Dataset entries:

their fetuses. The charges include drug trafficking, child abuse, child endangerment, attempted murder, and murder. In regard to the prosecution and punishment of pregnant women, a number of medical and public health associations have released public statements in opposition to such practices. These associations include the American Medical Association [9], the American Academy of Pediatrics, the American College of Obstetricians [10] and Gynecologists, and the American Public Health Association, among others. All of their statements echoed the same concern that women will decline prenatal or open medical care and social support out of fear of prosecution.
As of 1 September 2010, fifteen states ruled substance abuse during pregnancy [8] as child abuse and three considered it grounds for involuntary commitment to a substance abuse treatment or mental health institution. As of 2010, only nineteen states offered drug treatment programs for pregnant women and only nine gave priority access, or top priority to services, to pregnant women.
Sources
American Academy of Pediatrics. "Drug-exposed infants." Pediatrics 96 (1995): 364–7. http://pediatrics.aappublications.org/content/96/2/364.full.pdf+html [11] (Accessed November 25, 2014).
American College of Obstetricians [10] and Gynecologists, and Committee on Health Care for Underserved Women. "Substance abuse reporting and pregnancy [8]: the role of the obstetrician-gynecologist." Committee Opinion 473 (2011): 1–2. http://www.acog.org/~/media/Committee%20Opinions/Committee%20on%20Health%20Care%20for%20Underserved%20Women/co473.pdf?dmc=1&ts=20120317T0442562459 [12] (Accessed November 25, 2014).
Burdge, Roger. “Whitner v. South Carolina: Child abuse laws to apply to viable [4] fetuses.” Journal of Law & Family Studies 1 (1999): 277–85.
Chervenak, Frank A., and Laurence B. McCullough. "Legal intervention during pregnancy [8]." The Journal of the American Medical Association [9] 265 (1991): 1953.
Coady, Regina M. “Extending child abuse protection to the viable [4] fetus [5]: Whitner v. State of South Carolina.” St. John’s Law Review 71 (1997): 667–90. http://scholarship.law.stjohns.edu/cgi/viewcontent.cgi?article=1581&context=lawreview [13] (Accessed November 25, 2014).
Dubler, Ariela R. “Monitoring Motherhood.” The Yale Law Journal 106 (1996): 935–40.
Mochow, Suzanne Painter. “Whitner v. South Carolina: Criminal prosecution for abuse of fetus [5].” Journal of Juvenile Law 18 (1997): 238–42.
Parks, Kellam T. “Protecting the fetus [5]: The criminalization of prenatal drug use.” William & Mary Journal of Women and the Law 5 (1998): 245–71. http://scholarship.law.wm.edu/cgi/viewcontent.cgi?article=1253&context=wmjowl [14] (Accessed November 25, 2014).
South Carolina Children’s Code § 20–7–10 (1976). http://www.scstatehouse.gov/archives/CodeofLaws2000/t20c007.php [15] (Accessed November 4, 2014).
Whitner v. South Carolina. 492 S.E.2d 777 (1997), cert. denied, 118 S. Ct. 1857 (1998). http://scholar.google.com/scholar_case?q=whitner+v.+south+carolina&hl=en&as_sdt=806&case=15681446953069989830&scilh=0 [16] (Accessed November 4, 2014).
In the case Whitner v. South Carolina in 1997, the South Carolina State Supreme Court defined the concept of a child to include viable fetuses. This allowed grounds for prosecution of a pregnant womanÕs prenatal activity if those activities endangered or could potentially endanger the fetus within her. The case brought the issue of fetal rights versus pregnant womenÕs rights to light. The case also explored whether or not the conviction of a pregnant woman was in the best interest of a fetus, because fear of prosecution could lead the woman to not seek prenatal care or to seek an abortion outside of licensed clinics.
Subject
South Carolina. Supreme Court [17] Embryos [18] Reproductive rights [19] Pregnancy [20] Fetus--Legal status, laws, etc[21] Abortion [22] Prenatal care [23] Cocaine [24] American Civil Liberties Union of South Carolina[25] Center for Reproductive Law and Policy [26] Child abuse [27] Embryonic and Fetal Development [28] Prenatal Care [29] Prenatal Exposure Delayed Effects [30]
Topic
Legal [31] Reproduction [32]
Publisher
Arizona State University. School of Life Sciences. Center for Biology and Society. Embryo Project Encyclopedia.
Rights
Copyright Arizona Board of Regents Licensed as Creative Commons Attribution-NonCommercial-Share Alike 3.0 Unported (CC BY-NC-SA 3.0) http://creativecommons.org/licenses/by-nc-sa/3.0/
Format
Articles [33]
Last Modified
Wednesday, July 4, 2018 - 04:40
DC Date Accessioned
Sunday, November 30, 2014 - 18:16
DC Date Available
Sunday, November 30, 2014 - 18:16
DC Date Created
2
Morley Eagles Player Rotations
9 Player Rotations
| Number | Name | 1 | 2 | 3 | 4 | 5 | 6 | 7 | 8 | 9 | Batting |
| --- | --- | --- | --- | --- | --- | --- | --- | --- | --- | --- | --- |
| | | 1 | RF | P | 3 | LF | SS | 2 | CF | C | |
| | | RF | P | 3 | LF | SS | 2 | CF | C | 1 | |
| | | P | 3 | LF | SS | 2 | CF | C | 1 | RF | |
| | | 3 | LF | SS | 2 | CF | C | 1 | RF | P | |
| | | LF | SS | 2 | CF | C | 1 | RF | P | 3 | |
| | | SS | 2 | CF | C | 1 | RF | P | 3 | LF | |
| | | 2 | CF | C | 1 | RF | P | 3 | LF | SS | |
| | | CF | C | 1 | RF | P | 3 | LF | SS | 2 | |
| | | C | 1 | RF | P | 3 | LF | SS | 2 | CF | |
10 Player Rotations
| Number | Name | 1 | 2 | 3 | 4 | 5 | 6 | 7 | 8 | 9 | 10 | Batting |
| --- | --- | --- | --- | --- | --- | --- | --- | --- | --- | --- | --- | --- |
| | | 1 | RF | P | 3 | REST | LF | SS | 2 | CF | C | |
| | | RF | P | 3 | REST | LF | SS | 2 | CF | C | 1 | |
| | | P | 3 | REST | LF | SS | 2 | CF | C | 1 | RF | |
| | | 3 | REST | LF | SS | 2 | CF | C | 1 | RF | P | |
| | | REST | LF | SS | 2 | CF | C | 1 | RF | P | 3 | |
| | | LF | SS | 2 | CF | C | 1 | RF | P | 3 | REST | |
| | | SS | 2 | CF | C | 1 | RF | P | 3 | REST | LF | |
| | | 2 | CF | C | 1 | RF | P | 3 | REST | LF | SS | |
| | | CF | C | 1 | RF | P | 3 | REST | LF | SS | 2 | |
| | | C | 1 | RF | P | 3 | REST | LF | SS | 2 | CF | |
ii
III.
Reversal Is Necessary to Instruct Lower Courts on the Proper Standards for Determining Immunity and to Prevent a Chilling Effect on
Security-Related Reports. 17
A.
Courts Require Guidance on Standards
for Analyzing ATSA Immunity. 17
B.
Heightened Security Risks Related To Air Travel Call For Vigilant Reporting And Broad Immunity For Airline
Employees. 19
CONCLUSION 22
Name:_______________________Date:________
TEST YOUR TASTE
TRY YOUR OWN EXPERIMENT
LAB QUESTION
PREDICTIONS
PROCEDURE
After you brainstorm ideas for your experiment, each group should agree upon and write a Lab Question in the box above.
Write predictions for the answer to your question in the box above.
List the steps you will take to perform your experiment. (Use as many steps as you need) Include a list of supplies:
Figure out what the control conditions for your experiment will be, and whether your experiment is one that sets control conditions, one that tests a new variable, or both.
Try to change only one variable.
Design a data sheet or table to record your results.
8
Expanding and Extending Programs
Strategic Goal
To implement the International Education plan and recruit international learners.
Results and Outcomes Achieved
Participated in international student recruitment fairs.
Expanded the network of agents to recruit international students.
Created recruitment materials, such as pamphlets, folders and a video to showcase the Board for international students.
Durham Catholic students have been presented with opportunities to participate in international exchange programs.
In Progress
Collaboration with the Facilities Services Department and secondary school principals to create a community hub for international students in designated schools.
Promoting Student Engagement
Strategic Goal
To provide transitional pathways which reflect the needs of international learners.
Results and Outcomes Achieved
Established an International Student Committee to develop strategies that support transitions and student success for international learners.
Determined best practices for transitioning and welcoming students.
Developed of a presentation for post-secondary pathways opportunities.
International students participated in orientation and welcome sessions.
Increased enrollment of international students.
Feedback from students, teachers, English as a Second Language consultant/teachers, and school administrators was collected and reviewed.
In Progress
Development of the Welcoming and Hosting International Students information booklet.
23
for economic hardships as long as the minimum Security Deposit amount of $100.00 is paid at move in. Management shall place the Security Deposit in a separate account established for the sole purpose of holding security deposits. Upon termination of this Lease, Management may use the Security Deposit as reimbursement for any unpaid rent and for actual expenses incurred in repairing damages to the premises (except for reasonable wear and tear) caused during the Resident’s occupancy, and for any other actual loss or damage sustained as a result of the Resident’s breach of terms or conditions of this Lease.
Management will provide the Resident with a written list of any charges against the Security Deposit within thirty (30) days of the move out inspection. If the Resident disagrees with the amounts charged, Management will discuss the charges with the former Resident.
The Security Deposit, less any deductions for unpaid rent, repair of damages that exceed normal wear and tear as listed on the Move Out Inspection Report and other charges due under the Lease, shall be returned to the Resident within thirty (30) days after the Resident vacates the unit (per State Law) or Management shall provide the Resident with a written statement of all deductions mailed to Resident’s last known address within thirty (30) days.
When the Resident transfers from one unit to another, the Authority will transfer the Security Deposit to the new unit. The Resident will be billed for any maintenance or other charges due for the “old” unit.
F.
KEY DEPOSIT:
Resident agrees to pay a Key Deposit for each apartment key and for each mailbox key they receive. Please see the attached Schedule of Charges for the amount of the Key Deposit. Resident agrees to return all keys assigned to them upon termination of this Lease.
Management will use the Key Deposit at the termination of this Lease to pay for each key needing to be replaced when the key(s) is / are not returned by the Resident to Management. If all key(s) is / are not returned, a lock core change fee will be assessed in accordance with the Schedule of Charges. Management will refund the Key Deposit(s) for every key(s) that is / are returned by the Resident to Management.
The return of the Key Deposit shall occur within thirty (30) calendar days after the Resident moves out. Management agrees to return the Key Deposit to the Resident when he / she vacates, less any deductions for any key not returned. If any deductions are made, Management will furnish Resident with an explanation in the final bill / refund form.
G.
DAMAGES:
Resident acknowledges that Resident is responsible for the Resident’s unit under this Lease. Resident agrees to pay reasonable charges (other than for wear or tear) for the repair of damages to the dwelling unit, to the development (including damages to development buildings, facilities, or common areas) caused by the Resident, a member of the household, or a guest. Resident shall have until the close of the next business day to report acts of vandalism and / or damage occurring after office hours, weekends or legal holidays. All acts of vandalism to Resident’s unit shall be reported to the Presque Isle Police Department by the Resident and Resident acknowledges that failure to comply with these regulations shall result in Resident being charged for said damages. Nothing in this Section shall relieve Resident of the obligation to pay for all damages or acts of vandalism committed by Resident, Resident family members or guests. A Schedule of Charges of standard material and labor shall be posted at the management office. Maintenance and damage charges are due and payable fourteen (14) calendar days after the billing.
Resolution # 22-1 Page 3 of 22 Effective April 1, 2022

* WHAT YOU NEED TO DO *
Retype exactly, and only, the lines above from the one where "Dubler, Ariela R." occurs up to and including the one where "Parks, Kellam T." occurs.

* COMPLETED TASK *
Dubler, Ariela R. “Monitoring Motherhood.” The Yale Law Journal 106 (1996): 935–40.
Mochow, Suzanne Painter. “Whitner v. South Carolina: Criminal prosecution for abuse of fetus [5].” Journal of Juvenile Law 18 (1997): 238–42.
Parks, Kellam T. “Protecting the fetus [5]: The criminalization of prenatal drug use.” William & Mary Journal of Women and the Law 5 (1998): 245–71. http://scholarship.law.wm.edu/cgi/viewcontent.cgi?article=1253&context=wmjowl [14] (Accessed November 25, 2014).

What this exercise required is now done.